- **Source extract**
It was 1972 and I was an idealistic and sheltered malcontent
living in the farmlands of Indiana. Matthiessen, on the basis
of his haunting novel At
Play in the Fields of the Lord, was my favorite writer. And
through the magic of his lucid prose, Chavez became a heroic
figure for me. Right up there with Che, Roberto Clemente and
Muhammad Ali: the four idols of my lost youth.
I still recall Matthiessen's vivid description
of Chavez back in that turbulent summer of 1969:
"The man who has threatened California
has an Indian's bow nose and lank black hair, with sad eyes and
an open smile that is shy and friendly; at moments he is beautiful,
like a dark seraph. He is five feet six inches tall, and since
his twenty-five-day fast the previous winter, has weighed no
more than one hundred and fifty pounds. Yet the word "slight"
does not properly describe him. There is an effect of being centered
in himself so that no energy is wasted, an effect of density;
at the same time, he walks as lightly as a fox. One feels immediately
that this man does not stumble, and that to get where he is going
he will walk all day."
I was 14 when I helped to organize the
grape and lettuce boycotts in Indianapolis. We were not an overwhelming
force by any means. There were five or six of us at most meetings.
We targeted a different store each weekend. On my first picket,
I parked myself in front of a Kroger's on the south side of Indianapolis--the
albino suburb of a city that's whiter than Carrera marble. I
harangued housewives about the conditions of farmworkers on their
way in and on the way out. They looked at me as if I was a lunatic,
horrified at the prospect that I was one of their neighbor's
children. Would one of their own come home one day in the grip
of a similar fever?

- **Excerpted records**

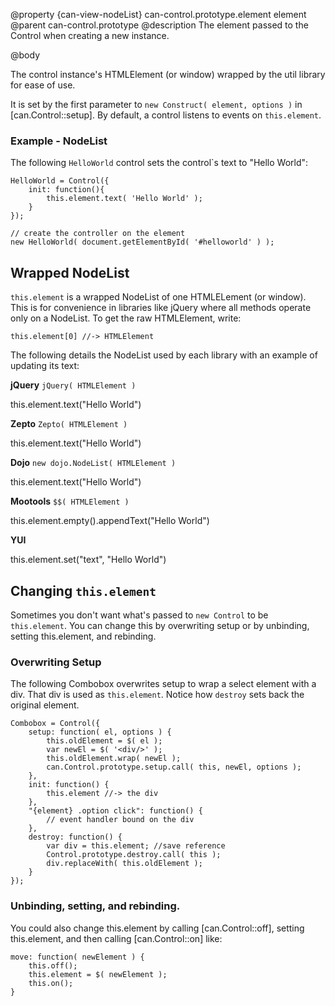 @property {can-view-nodeList} can-control.prototype.element element
@parent can-control.prototype
@description The element passed to the Control when creating a new instance.

@body

The control instance's HTMLElement (or window) wrapped by the
util library for ease of use.

It is set by the first parameter to `new Construct( element, options )`
in [can.Control::setup].  By default, a control listens to events on `this.element`.

### Example - NodeList

The following `HelloWorld` control sets the control`s text to "Hello World":

	HelloWorld = Control({
		init: function(){
			this.element.text( 'Hello World' );
		}
	});

	// create the controller on the element
	new HelloWorld( document.getElementById( '#helloworld' ) );

## Wrapped NodeList

`this.element` is a wrapped NodeList of one HTMLELement (or window).  This
is for convenience in libraries like jQuery where all methods operate only on a
NodeList.  To get the raw HTMLElement, write:

	this.element[0] //-> HTMLElement

The following details the NodeList used by each library with
an example of updating its text:

__jQuery__ `jQuery( HTMLElement )`

 this.element.text("Hello World")

__Zepto__ `Zepto( HTMLElement )`

 this.element.text("Hello World")

__Dojo__ `new dojo.NodeList( HTMLElement )`

 this.element.text("Hello World")

__Mootools__ `$$( HTMLElement )`

 this.element.empty().appendText("Hello World")

__YUI__

 this.element.set("text", "Hello World")

## Changing `this.element`

Sometimes you don't want what's passed to `new Control`
to be `this.element`.  You can change this by overwriting
setup or by unbinding, setting this.element, and rebinding.

### Overwriting Setup

The following Combobox overwrites setup to wrap a
select element with a div.  That div is used
as `this.element`. Notice how `destroy` sets back the
original element.

	Combobox = Control({
		setup: function( el, options ) {
			this.oldElement = $( el );
			var newEl = $( '<div/>' );
			this.oldElement.wrap( newEl );
			can.Control.prototype.setup.call( this, newEl, options );
		},
		init: function() {
			this.element //-> the div
		},
		"{element} .option click": function() {
			// event handler bound on the div
		},
		destroy: function() {
			var div = this.element; //save reference
			Control.prototype.destroy.call( this );
			div.replaceWith( this.oldElement );
		}
	});

### Unbinding, setting, and rebinding.

You could also change this.element by calling
[can.Control::off], setting this.element, and
then calling [can.Control::on] like:

	move: function( newElement ) {
		this.off();
		this.element = $( newElement );
		this.on();
	}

- **Work instructions**
Rewrite the memoir passage about Chavez from "I was 14 when" to "at most meetings.", switching "boycotts" to "protests".

- **Exercise solution**
I was 14 when I helped to organize the
grape and lettuce protests in Indianapolis. We were not an overwhelming
force by any means. There were five or six of us at most meetings.